The Relationship Between Sleep and DietGood health cannot be attained by the mere intake of balanced meals. Proper sleep and diet are both essential for a sound health but sleep is often one of the first things sacrificed when people feel pressed for time. With the hectic work schedules these days most people view sleep as a luxury and feel that the benefits of limiting the hours they spend asleep outweigh the costs. In this manner, people tend to overlook the potential long-term health consequences of insufficient sleep, and the impact that health problems ultimately have on their aptitude and productivity. Sleeping well may not be guarantee of good health, but it does help to maintain many vital functions. One of the most important of these functions is to provide cells and tissues with the opportunity to recover from the wear and tear of daily life. Major restorative functions of body including tissue repair, muscle growth, and protein synthesis occur almost exclusively during sleep.

Good sleep and diet help to prevent many diseases. Medical problems, such as diabetes, and cardiovascular disease, develop over long periods of time and these result from a number of factors - genetics, lack of exercise and of course poor nutrition. However, research and studies have proved that insufficient sleep is also related to these and other health problems, and is considered an important risk factor. This is why exercise, sleep and diet are all important when it comes to maintaining good health.

People with diabetes need to regulate their sleep and diet. Studies show that people who reported sleeping fewer than five hours per night had a greatly increased risk of developing or aggravating Type 2 diabetes. Fortunately, research in the field has also proved that sufficient and undisturbed sleep positively influences blood sugar control and reduces the impact of type 2 diabetes.
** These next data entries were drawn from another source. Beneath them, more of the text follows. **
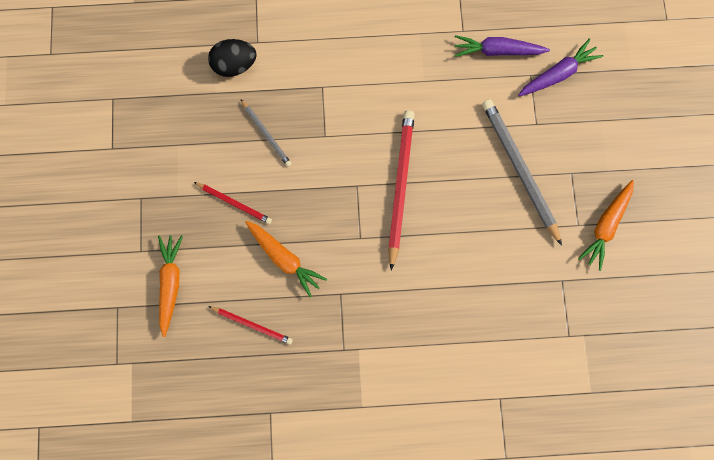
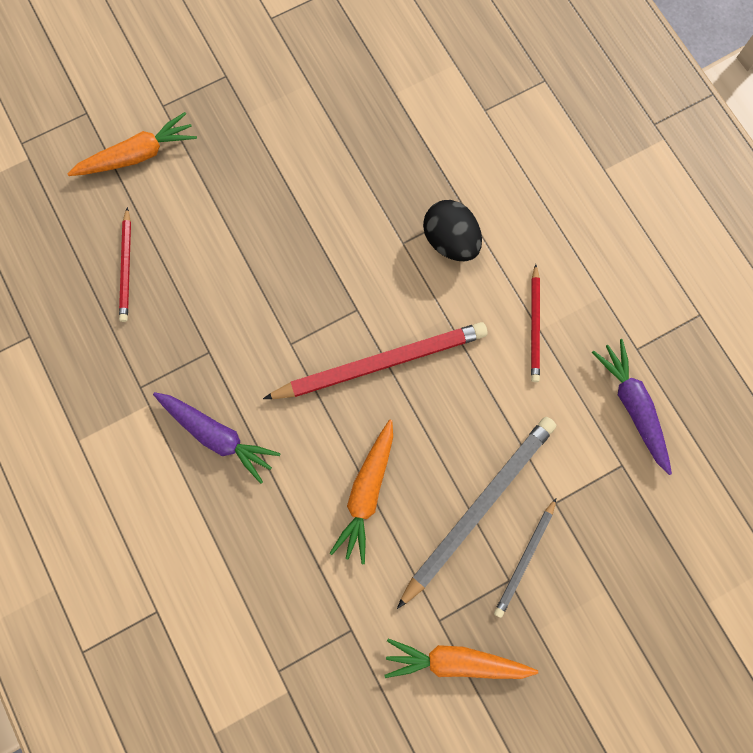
camera: 65 degrees right, 0 degrees up
(234, 65) = (441, 98): black egg -> black egg (450, 241)
(234, 203) = (267, 179): red pencil -> red pencil (535, 325)
(266, 134) = (371, 174): grey pencil -> grey pencil (525, 559)
(284, 259) = (223, 266): orange carrot -> orange carrot (366, 493)
(558, 74) = (643, 503): purple carrot -> purple carrot (217, 436)

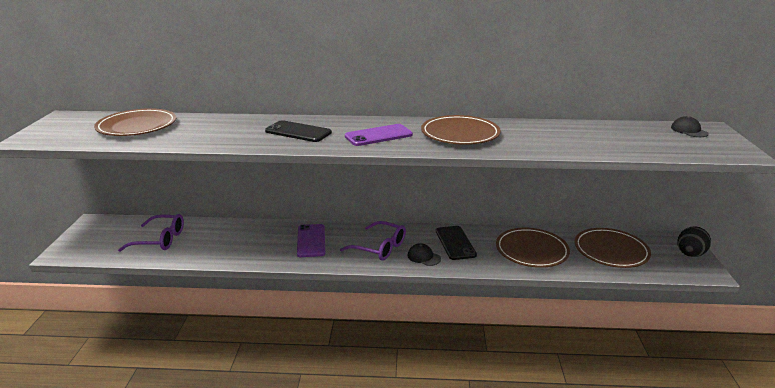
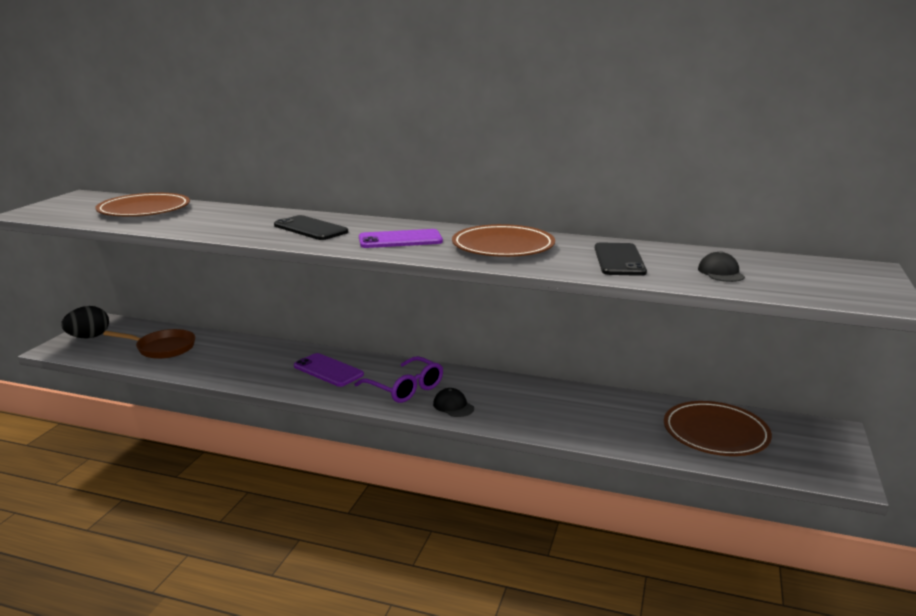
camera: 15 degrees right, 5 degrees down
(160, 240) = (162, 348): purple glasses -> brown pan
(311, 241) = (328, 370): purple phone -> purple phone turned 60 degrees counterclockwise
(455, 243) = (504, 395): black phone -> black phone (619, 260)
(531, 250) = (601, 418): brown plate -> none
(689, 130) = (831, 269): black cap -> black cap (721, 272)
(690, 254) = (834, 453): black egg -> black egg (89, 337)

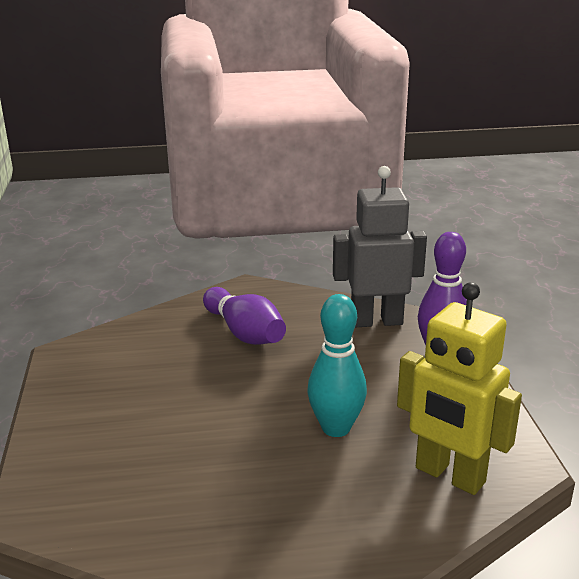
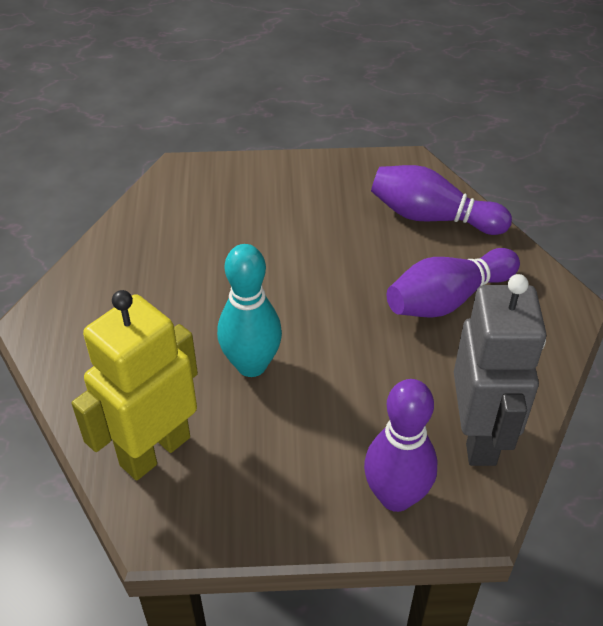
camera: 95 degrees right, 20 degrees up
(143, 340) = (432, 217): none -> purple bowling pin

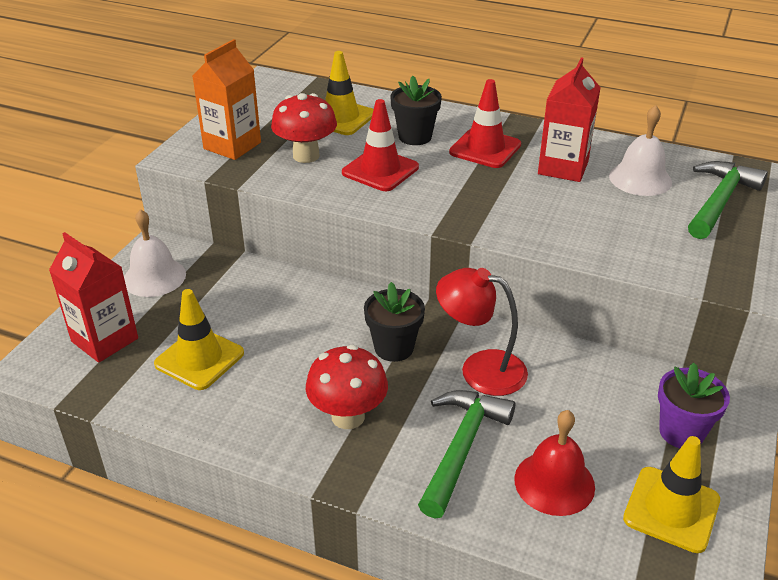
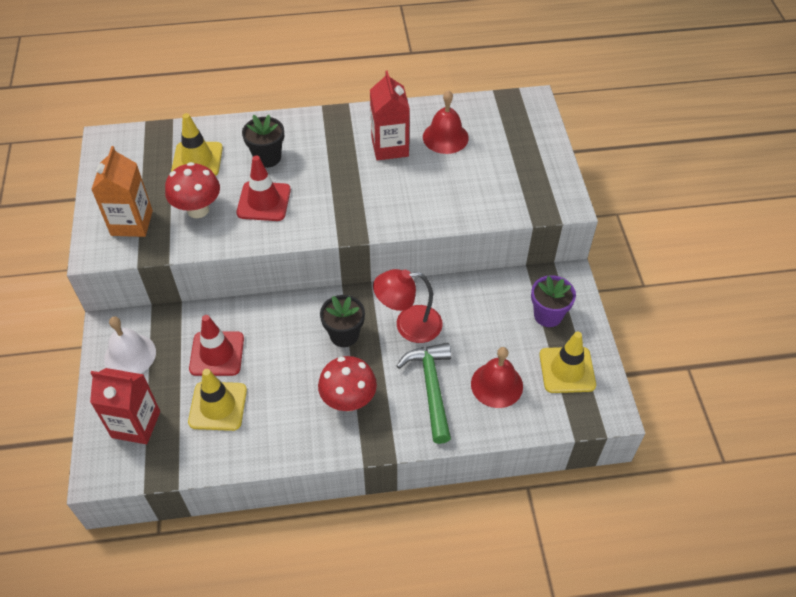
camera: 30 degrees left, 15 degrees up
(485, 149) = (325, 150): red traffic cone -> red traffic cone (217, 354)
(640, 179) = (445, 137): white bell -> red bell
(719, 201) = (504, 138): green hammer -> none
Cardiovascular diseases and hypertension are also related to sleep and diet. People with tendency to develop heart diseases are advised to stop or minimize the consumption of cholesterol rich foods that clog the arteries. But a study has also found that even modestly reduced sleep was associated with the risk of coronary artery calcification, a predictor of future heart attack and death due to heart disease. Therefore sleep and diet need to be taken care of, by patients of heart and vascular diseases.
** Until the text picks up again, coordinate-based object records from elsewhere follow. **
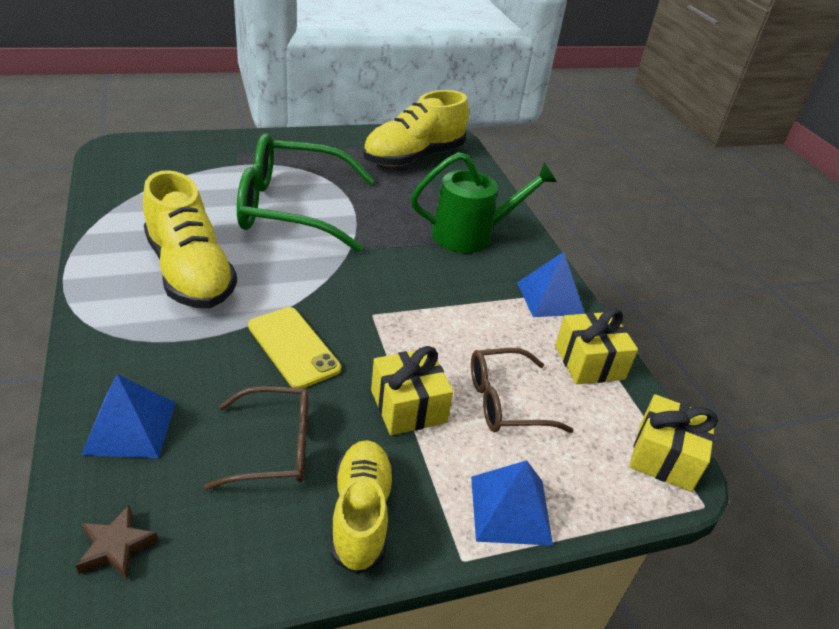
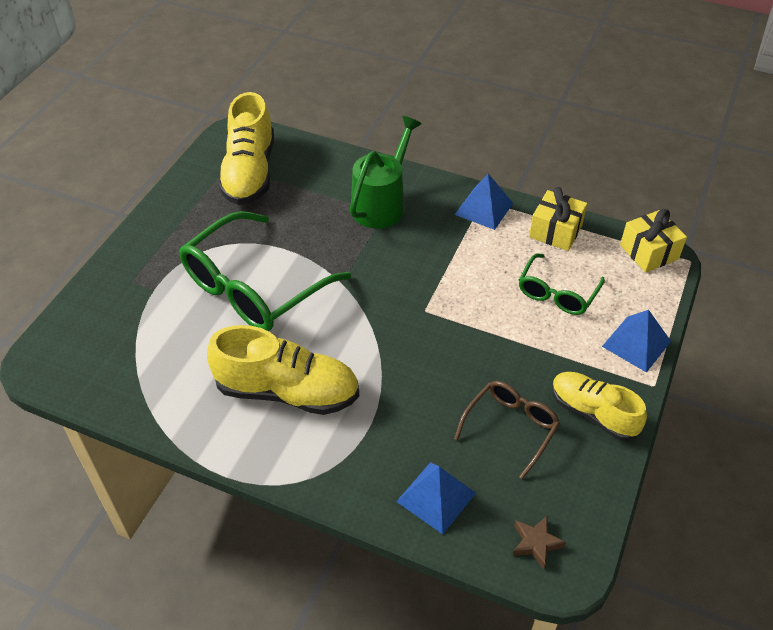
camera: 45 degrees left, 10 degrees up
(293, 347) = (424, 371): yellow phone -> none
(408, 406) = (526, 342): yellow gift -> none
(505, 402) = (557, 293): brown glasses -> green glasses

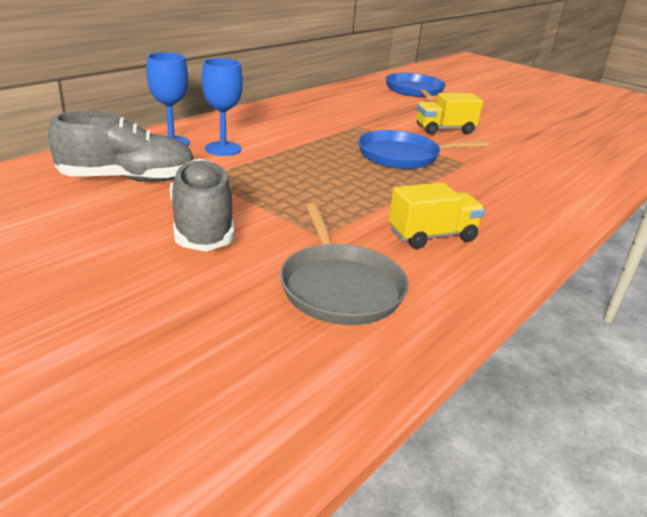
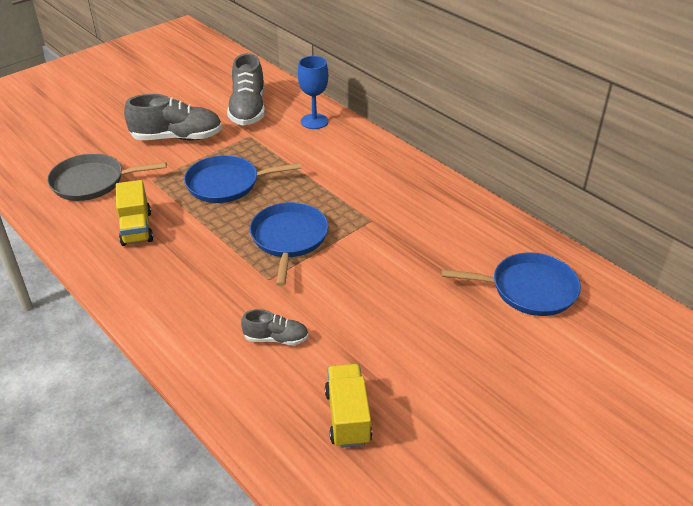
camera: 100 degrees right, 10 degrees up
(223, 149) = (303, 143): blue goblet -> none
(317, 186) = (227, 184): none -> blue pan
(444, 130) = (369, 285): yellow truck -> yellow truck (347, 417)
(533, 160) = (276, 338): none -> grey shoe

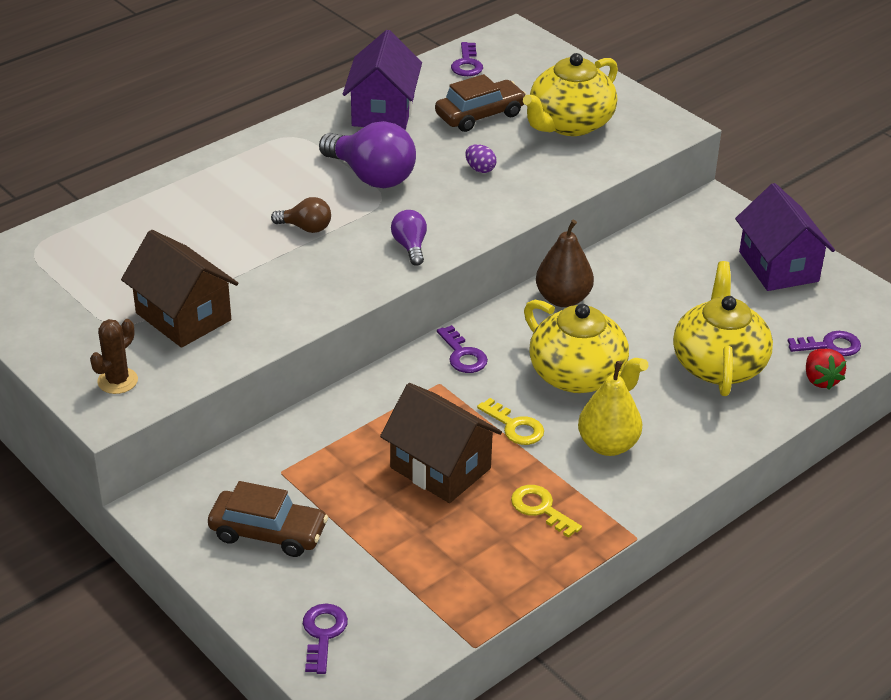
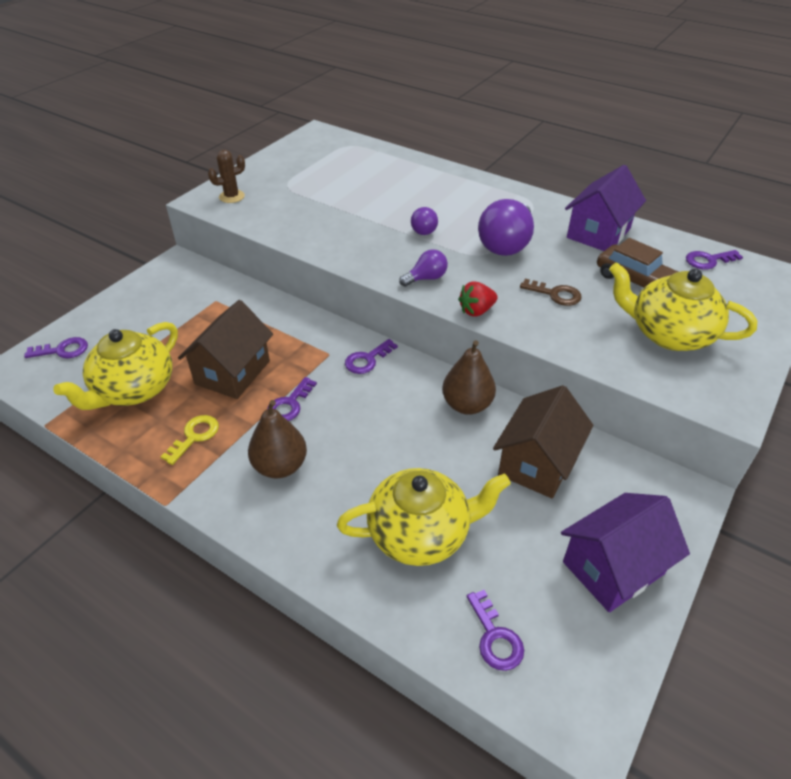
camera: 75 degrees right, 5 degrees up
(117, 381) = (232, 196): brown cactus -> brown cactus turned 45 degrees counterclockwise
(183, 317) = (302, 204): brown house -> brown house (537, 463)
(268, 532) = (157, 308): brown car -> none
(306, 228) = (423, 229): brown light bulb -> purple light bulb
(383, 111) = (598, 233): purple house -> purple house turned 45 degrees counterclockwise
(480, 169) = (555, 294): purple egg -> brown key
(515, 426) = (289, 404): yellow key -> purple key
(579, 376) = (365, 433): yellow teapot -> yellow teapot (133, 390)
(608, 445) = (280, 466): yellow pear -> brown pear
(820, 380) = (430, 633): red strawberry -> red strawberry (476, 311)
Another body function that is linked with sleep and diet is immunity. Interactions between sleep and the immunity system have been well documented. Sleep deprivation does increase the levels of many inflammatory mediators, and the infections caused by this in turn impact the amount and patterns of sleep. Infections such as common cold can be resisted with proper sleep and diet rich in Vitamin C.

Those who feel that giving up on sleep can help them to be more productive should also consider the adverse impacts of inadequate sleep and diet. Not only does it leave a person feeling lethargic and worn out, potential adverse health effects as described here add up to increased health care costs and decreased productivity. Health care must therefore include caring for exercise, sleep and diet.